Google as an Academic Resource
Google vs. Google Books vs. Google Scholar
Google is a basic search engine designed to search the entire World Wide Web. While it is a fine resource to find quick answers and basic information, it is not a good source to use for academic research. The results provided by Google are subject to many external factors that are not ethically regulated such as paid promotion, Google bombing/washing, popular opinion, and many others. For this reason, Google should only be used in class/research for basic information like checking spelling and getting a quick overview a topic before searching for scholarly sources.
For more information about advanced searching in standard Google, please see our Advanced Google Search Research Guide.
Google Books allows you to search the full text of books. In most cases, the entire book is not available online, but Google Books will display brief previews of books on your topic which you can then locate at the UTSA Libraries using Library Quick Search, or purchase from an online seller (Amazon, Barnes & Noble, etc.). Keep in mind that Google Books is not completely comprehensive and does not contain all books.

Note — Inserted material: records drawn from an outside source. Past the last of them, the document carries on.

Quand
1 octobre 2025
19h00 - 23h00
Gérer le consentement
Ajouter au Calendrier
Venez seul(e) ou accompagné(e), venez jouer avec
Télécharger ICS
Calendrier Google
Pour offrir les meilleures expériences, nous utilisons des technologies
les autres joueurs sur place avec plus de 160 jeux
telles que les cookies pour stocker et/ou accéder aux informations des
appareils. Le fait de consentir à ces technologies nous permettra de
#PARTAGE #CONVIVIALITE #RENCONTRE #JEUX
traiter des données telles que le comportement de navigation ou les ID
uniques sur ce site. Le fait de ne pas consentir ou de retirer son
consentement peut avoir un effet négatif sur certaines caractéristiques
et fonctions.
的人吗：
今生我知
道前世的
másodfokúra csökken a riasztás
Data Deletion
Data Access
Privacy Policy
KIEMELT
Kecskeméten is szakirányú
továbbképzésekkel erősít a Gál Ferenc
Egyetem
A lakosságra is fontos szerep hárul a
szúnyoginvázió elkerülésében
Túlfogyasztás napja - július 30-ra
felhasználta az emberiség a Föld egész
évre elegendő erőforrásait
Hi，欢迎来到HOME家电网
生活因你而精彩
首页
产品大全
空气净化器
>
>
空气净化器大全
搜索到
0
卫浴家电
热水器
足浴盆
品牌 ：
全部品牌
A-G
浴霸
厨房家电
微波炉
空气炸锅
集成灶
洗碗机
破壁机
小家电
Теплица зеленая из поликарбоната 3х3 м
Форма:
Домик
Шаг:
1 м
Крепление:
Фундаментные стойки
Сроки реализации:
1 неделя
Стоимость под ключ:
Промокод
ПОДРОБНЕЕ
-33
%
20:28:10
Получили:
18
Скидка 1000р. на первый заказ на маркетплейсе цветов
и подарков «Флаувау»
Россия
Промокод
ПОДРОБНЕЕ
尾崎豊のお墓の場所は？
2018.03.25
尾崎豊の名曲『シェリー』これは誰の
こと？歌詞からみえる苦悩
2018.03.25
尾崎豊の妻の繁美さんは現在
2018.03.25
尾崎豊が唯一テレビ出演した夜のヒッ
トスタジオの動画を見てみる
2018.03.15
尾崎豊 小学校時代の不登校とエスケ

Search Google Scholar for peer-reviewed papers, theses, books, abstracts, patents, and court opinions from academic publishers, professional societies, online repositories, universities, and websites. While there is overlap between Google Scholar, Library Quick Search, and individual library databases, it’s helpful to have a variety of research tools in your arsenal. Google Scholar searches many online journals, but is not exhaustive therefore many articles available in the UTSA Libraries’ online databases will not appear in Google Scholar results. By the same token, you may find sources in Google Scholar that aren’t available through the UTSA Libraries. Google Scholar can be a useful tool for research as long as you know when to use it and how to link your UTSA account.